Kalanick's right to fill those seats is being challenged in a lawsuit filed by Benchmark, an early investor that owns 13 percent of Uber. Benchmark, which wants Kalanick off the board, alleges that he "fraudulently" obtained the power in 2016 to name three additional members to the company's board of directors. After Kalanick resigned in June, he appointed himself to one of those seats.
A source familiar with Kalanick's thinking said he didn't intend to fill the seats until the legal matter, which is in arbitration, was completed.
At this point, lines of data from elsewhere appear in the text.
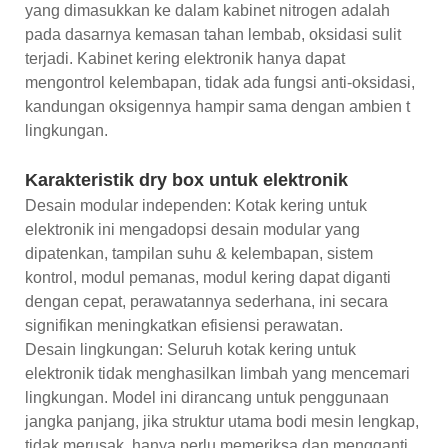
yang dimasukkan ke dalam kabinet nitrogen adalah
pada dasarnya kemasan tahan lembab, oksidasi sulit
terjadi. Kabinet kering elektronik hanya dapat
mengontrol kelembapan, tidak ada fungsi anti-oksidasi,
kandungan oksigennya hampir sama dengan ambien t
lingkungan.
Karakteristik dry box untuk elektronik
Desain modular independen: Kotak kering untuk
elektronik ini mengadopsi desain modular yang
dipatenkan, tampilan suhu & kelembapan, sistem
kontrol, modul pemanas, modul kering dapat diganti
dengan cepat, perawatannya sederhana, ini secara
signifikan meningkatkan efisiensi perawatan.
Desain lingkungan: Seluruh kotak kering untuk
elektronik tidak menghasilkan limbah yang mencemari
lingkungan. Model ini dirancang untuk penggunaan
jangka panjang, jika struktur utama bodi mesin lengkap,
tidak merusak, hanya perlu memeriksa dan mengganti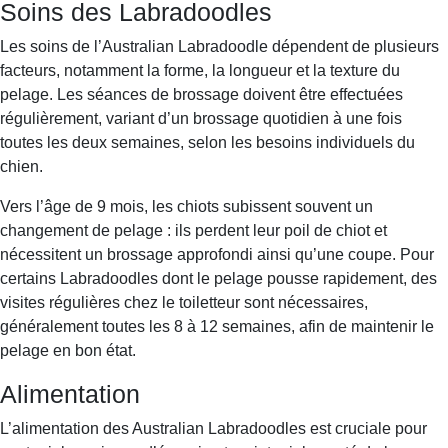
Soins des Labradoodles
Les soins de l’Australian Labradoodle dépendent de plusieurs
facteurs, notamment la forme, la longueur et la texture du
pelage. Les séances de brossage doivent être effectuées
régulièrement, variant d’un brossage quotidien à une fois
toutes les deux semaines, selon les besoins individuels du
chien.
Vers l’âge de 9 mois, les chiots subissent souvent un
changement de pelage : ils perdent leur poil de chiot et
nécessitent un brossage approfondi ainsi qu’une coupe. Pour
certains Labradoodles dont le pelage pousse rapidement, des
visites régulières chez le toiletteur sont nécessaires,
généralement toutes les 8 à 12 semaines, afin de maintenir le
pelage en bon état.
Alimentation
L’alimentation des Australian Labradoodles est cruciale pour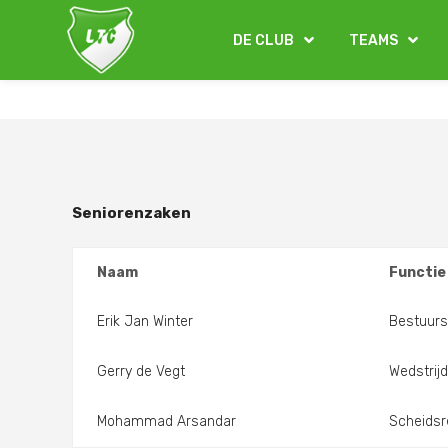
DE CLUB
TEAMS
Seniorenzaken
Naam
Functie
Erik Jan Winter
Bestuurs
Gerry de Vegt
Wedstrijd
Mohammad Arsandar
Scheidsr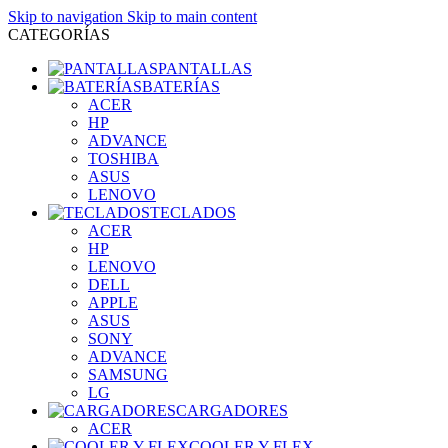
Skip to navigation
Skip to main content
CATEGORÍAS
PANTALLAS
BATERÍAS
ACER
HP
ADVANCE
TOSHIBA
ASUS
LENOVO
TECLADOS
ACER
HP
LENOVO
DELL
APPLE
ASUS
SONY
ADVANCE
SAMSUNG
LG
CARGADORES
ACER
COOLER Y FLEX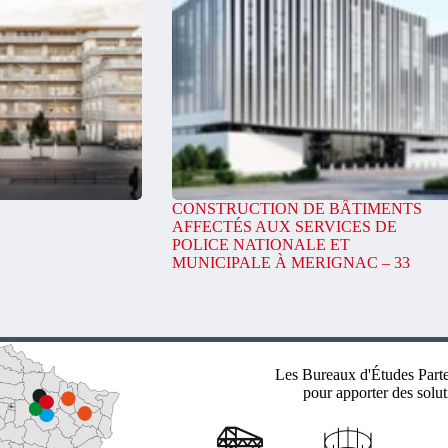
CONSTRUCTION DE BÂTIMENTS
AFFECTÉS AUX SERVICES DE
POLICE NATIONALE ET
MUNICIPALE À MERIGNAC – 33
Les Bureaux d'Études Parten
pour apporter des solut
However, after corporate governance proposals were presented last week, he decided to exercise his right to appoint Burns and Thain.
Benchmark said it never would have granted Kalanick control over the additional seats had it been aware of the "gross mismanagement of Uber and several other significant matters," according to the complaint.
The board meeting comes as Uber's new chief executive met with a London transport official, trying to persuade the city to reverse a decision to not renew Uber's license.
Transport for London said in a statement last month that "Uber's approach and conduct demonstrate a lack of corporate responsibility in relation to a number of issues which have potential public safety and security implications."
In London, Khosrowshahi, who apologized last month for the company's mistakes, struck a hopeful tone that Uber and London could strike a deal.
After meeting with the transport commissioner, Khosrowshahi also spent time speaking with drivers who rely on Uber to make their livings. As Uber goes through the appeals process, the company's 40,000 drivers will be able to continue operating in the city.
The meeting also came as Jo Bertram, head of Uber's Northern Europe markets, announced that she is leaving the company. Her departure wasn't related to the London license issue, according to reports.